* WHAT YOU HAVE TO DO
The number of lines with the string "Profile" in the listing below is all that should be reported.

##### SOURCE DATA #####

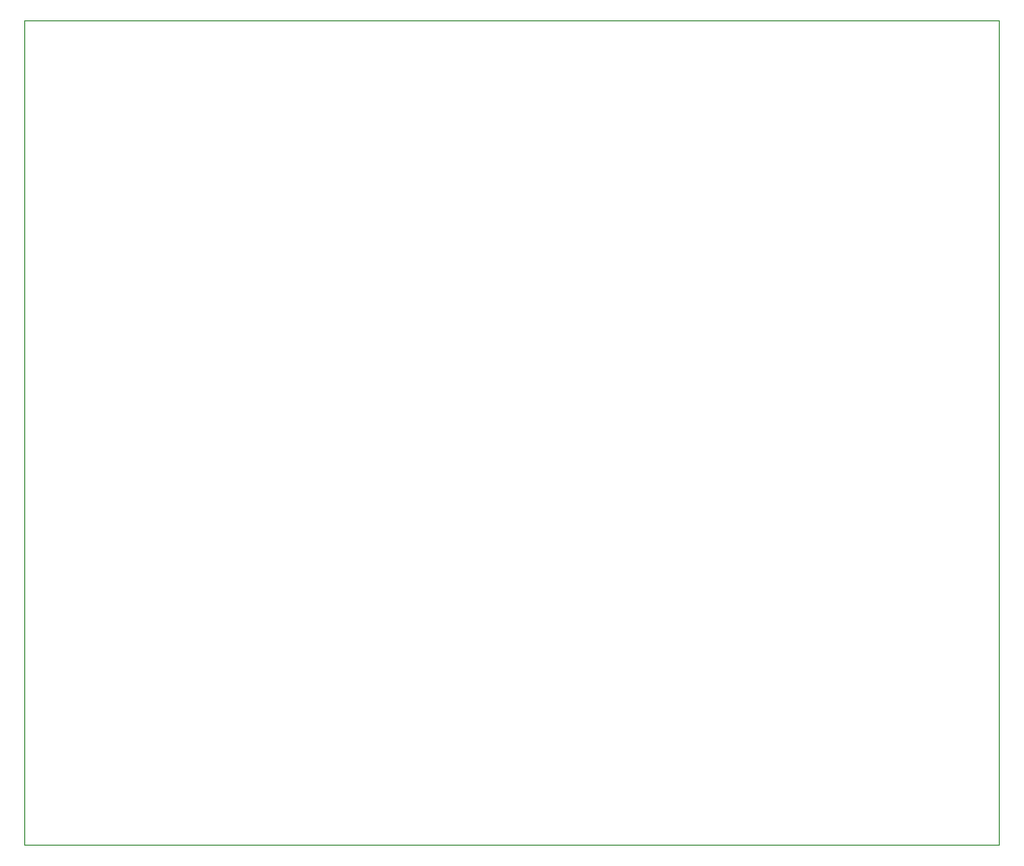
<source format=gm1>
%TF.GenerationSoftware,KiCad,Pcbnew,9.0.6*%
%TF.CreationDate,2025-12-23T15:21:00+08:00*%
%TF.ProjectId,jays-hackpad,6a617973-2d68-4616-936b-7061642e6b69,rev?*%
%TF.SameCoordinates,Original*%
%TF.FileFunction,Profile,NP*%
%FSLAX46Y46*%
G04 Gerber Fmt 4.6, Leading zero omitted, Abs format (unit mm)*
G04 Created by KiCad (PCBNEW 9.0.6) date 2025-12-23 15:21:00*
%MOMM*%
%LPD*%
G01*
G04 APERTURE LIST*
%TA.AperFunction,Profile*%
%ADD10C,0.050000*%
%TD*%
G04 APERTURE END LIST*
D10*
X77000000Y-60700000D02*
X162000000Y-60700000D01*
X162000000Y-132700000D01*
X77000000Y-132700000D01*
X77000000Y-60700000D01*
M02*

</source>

#####

* ANSWER BOX
2